Sünni Alimlerin Şialara Attıkları Yalanlar
Davetçi: Büyük alimlerinizin Şiilere attıkları binlerce iftira ve yalandan bazılarını, bu muhterem mecliste gerçeklerden habersiz insanların aydınlanması için aktarmaya beni mecbur ettiniz.
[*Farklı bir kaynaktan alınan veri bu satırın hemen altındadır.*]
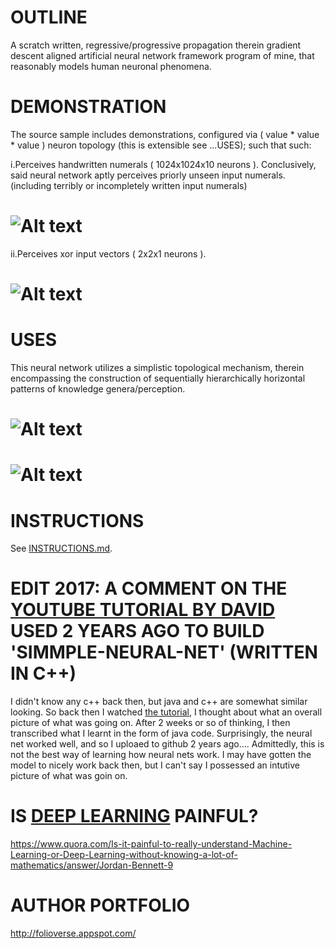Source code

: OUTLINE
============================================
A scratch written, regressive/progressive propagation therein gradient descent aligned artificial neural network framework program of mine, that reasonably models human neuronal phenomena.






DEMONSTRATION
============================================
The source sample includes demonstrations, configured via ( value * value * value ) neuron topology (this is extensible see ...USES); such that such:


i.Perceives handwritten numerals ( 1024x1024x10 neurons ). Conclusively, said neural network aptly perceives priorly unseen input numerals. (including terribly or incompletely written input numerals)

![Alt text](https://github.com/JordanMicahBennett/SYNTHETIC-SENTIENCE/blob/master/source-code/data/images/captures/0.png?raw=true "default page")
============================================


ii.Perceives xor input vectors ( 2x2x1 neurons ).

![Alt text](https://github.com/JordanMicahBennett/SYNTHETIC-SENTIENCE/blob/master/source-code/data/images/captures/1.png?raw=true "default page")
============================================




USES
============================================
This neural network utilizes a simplistic topological mechanism, therein encompassing the construction of sequentially hierarchically horizontal patterns of knowledge genera/perception.

![Alt text](https://github.com/JordanMicahBennett/SYNTHETIC-SENTIENCE/blob/master/source-code/data/images/captures/2.png?raw=true "default page")
============================================

![Alt text](https://github.com/JordanMicahBennett/SYNTHETIC-SENTIENCE/blob/master/source-code/data/images/captures/3.png?raw=true "default page")
============================================



INSTRUCTIONS
============================================
See [INSTRUCTIONS.md](https://github.com/JordanMicahBennett/SYNTHETIC-SENTIENCE/blob/master/INSTRUCTIONS.md).





EDIT 2017: A COMMENT ON THE [YOUTUBE TUTORIAL BY DAVID](https://www.youtube.com/watch?v=KkwX7FkLfug) USED 2 YEARS AGO TO BUILD 'SIMMPLE-NEURAL-NET' (WRITTEN IN C++)
============================================
I didn't know any c++ back then, but java and c++ are somewhat similar looking.
So back then I watched [the tutorial](https://www.youtube.com/watch?v=KkwX7FkLfug), I thought about what an overall picture of what was going on.
After 2 weeks or so of thinking, I then transcribed what I learnt in the form of java code.
Surprisingly, the neural net worked well, and so I uploaed to github 2 years ago....
Admittedly, this is not the best way of learning how neural nets work. 
I may have gotten the model to nicely work back then, but I can't say I possessed an intutive picture of what was goin on.



IS [DEEP LEARNING](https://en.wikipedia.org/wiki/Deep_learning) PAINFUL?
=============================================
https://www.quora.com/Is-it-painful-to-really-understand-Machine-Learning-or-Deep-Learning-without-knowing-a-lot-of-mathematics/answer/Jordan-Bennett-9




AUTHOR PORTFOLIO
============================================
http://folioverse.appspot.com/


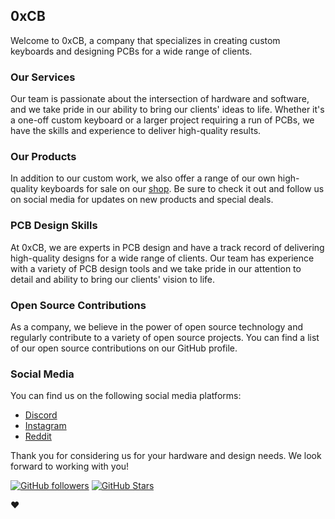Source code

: ## 0xCB

Welcome to 0xCB, a company that specializes in creating custom keyboards and designing PCBs for a wide range of clients.

### Our Services

Our team is passionate about the intersection of hardware and software, and we take pride in our ability to bring our clients' ideas to life. Whether it's a one-off custom keyboard or a larger project requiring a run of PCBs, we have the skills and experience to deliver high-quality results.

### Our Products

In addition to our custom work, we also offer a range of our own high-quality keyboards for sale on our [shop](https://keeb.supply/). Be sure to check it out and follow us on social media for updates on new products and special deals.

### PCB Design Skills

At 0xCB, we are experts in PCB design and have a track record of delivering high-quality designs for a wide range of clients. Our team has experience with a variety of PCB design tools and we take pride in our attention to detail and ability to bring our clients' vision to life.

### Open Source Contributions

As a company, we believe in the power of open source technology and regularly contribute to a variety of open source projects. You can find a list of our open source contributions on our GitHub profile.

### Social Media

You can find us on the following social media platforms:

- [Discord](https://discord.gg/WpmFC2NRWV)
- [Instagram](https://www.instagram.com/keeb.supply/)
- [Reddit](https://www.reddit.com/user/Keeb_Supply)

Thank you for considering us for your hardware and design needs. We look forward to working with you!

[![GitHub followers](https://img.shields.io/github/followers/0xCB-dev.svg?style=social&label=Follow)](https://github.com/0xCB-dev) [![GitHub Stars](https://img.shields.io/github/stars/0xCB-dev.svg?style=social&label=Stars)](https://github.com/0xCB-dev)

:heart:
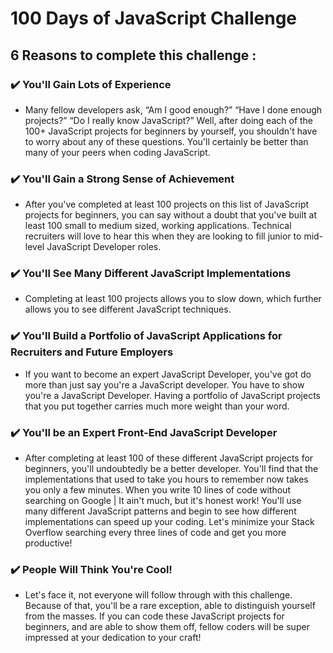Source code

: # 100 Days of JavaScript Challenge

## 6 Reasons to complete this challenge :

### :heavy_check_mark: You'll Gain Lots of Experience
- Many fellow developers ask, “Am I good enough?” “Have I done enough projects?” “Do I really know JavaScript?” Well, after doing each of the 100+ JavaScript projects for beginners by yourself, you shouldn't have to worry about any of these questions. You'll certainly be better than many of your peers when coding JavaScript.

### :heavy_check_mark: You'll Gain a Strong Sense of Achievement
- After you've completed at least 100 projects on this list of JavaScript projects for beginners, you can say without a doubt that you've built at least 100 small to medium sized, working applications. Technical recruiters will love to hear this when they are looking to fill junior to mid-level JavaScript Developer roles.

### :heavy_check_mark: You'll See Many Different JavaScript Implementations
- Completing at least 100 projects allows you to slow down, which further allows you to see different JavaScript techniques.

### :heavy_check_mark: You'll Build a Portfolio of JavaScript Applications for Recruiters and Future Employers
- If you want to become an expert JavaScript Developer, you've got do more than just say you're a JavaScript developer. You have to show you're a JavaScript Developer. Having a portfolio of JavaScript projects that you put together carries much more weight than your word.

### :heavy_check_mark: You'll be an Expert Front-End JavaScript Developer
- After completing at least 100 of these different JavaScript projects for beginners, you'll undoubtedly be a better developer. You'll find that the implementations that used to take you hours to remember now takes you only a few minutes. When you write 10 lines of code without searching on Google | It ain't much, but it's honest work! You'll use many different JavaScript patterns and begin to see how different implementations can speed up your coding. Let's minimize your Stack Overflow searching every three lines of code and get you more productive!

### :heavy_check_mark: People Will Think You're Cool!
- Let's face it, not everyone will follow through with this challenge. Because of that, you'll be a rare exception, able to distinguish yourself from the masses. If you can code these JavaScript projects for beginners, and are able to show them off, fellow coders will be super impressed at your dedication to your craft!
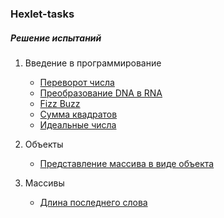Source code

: ### Hexlet-tasks

##### Решение испытаний

1. Введение в программирование
    - [Переворот числа](introduction/reverse-number.js)
    - [Преобразование DNA в RNA](introduction/dnaToRna.js)
    - [Fizz Buzz](introduction/fizzBuzz.js)
    - [Сумма квадратов](introduction/sumSquareDifference.js)
    - [Идеальные числа](introduction/isPerfect.js)

2. Объекты
    - [Представление массива в виде объекта](objects/fromPairs.js)

3. Массивы
    - [Длина последнего слова](arrays/getLastWordLength.js)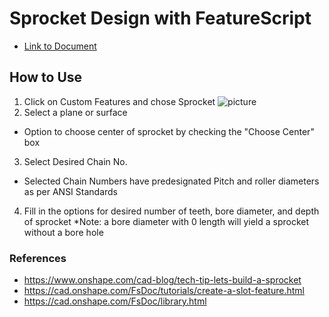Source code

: # Sprocket Design with FeatureScript
* [Link to Document](https://cad.onshape.com/documents/fcc7de71efbdb65318789fe0/w/08e586f3b5a6d6b2f2e7be16/e/66227782a45c2083d3bb2708)

## How to Use
1. Click on Custom Features and chose Sprocket
![picture](https://photos.google.com/photo/AF1QipM_HTXvBb4quL5ZC1uOk1AtiB6Dk11BE_UEERbc)
2. Select a plane or surface
* Option to choose center of sprocket by checking the "Choose Center" box
3. Select Desired Chain No.
* Selected Chain Numbers have predesignated Pitch and roller diameters as per ANSI Standards
4. Fill in the options for desired number of teeth, bore diameter, and depth of sprocket
*Note: a bore diameter with 0 length will yield a sprocket without a bore hole

### References
* https://www.onshape.com/cad-blog/tech-tip-lets-build-a-sprocket
* https://cad.onshape.com/FsDoc/tutorials/create-a-slot-feature.html
* https://cad.onshape.com/FsDoc/library.html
Hüküm vermeyi de Müslümanların temiz ruh ve aydın kalplerine bırakıyorum.
İbn-i Abdurabbih’in Şiilere Attığı İftiralar
Sizin iftiharınızdan olan edebi alimlerinizden Şahabuddin Ebu Ömer Ahmed bin Muhammed bin Abdurabbih Kurtubi el-Endulusi el-Maliki (Ö: 328 h.k Kurtup’ta ölmüştür) “Ikd’ul- Ferid” adlı kitabının 1. cildinin 269. sayfasında öz İslam’a sahip olan imanlı ve muvahhid Şiilere “Ümmetin Yahudileri” diyor ve şöyle devam ediyor: “Yahudiler nasıl Hıristiyanlara düşman iseler, Şiiler de aynı şekilde İslam’a düşmandırlar.” O bu şekilde Şiilere birçok iftiralarda bulunmuştur.
Örneğin diyor ki: “Şiiler, Yahudiler gibi üç talaka inanmıyorlar ve talaktan sonra iddetin olmadığını söylüyorlar.”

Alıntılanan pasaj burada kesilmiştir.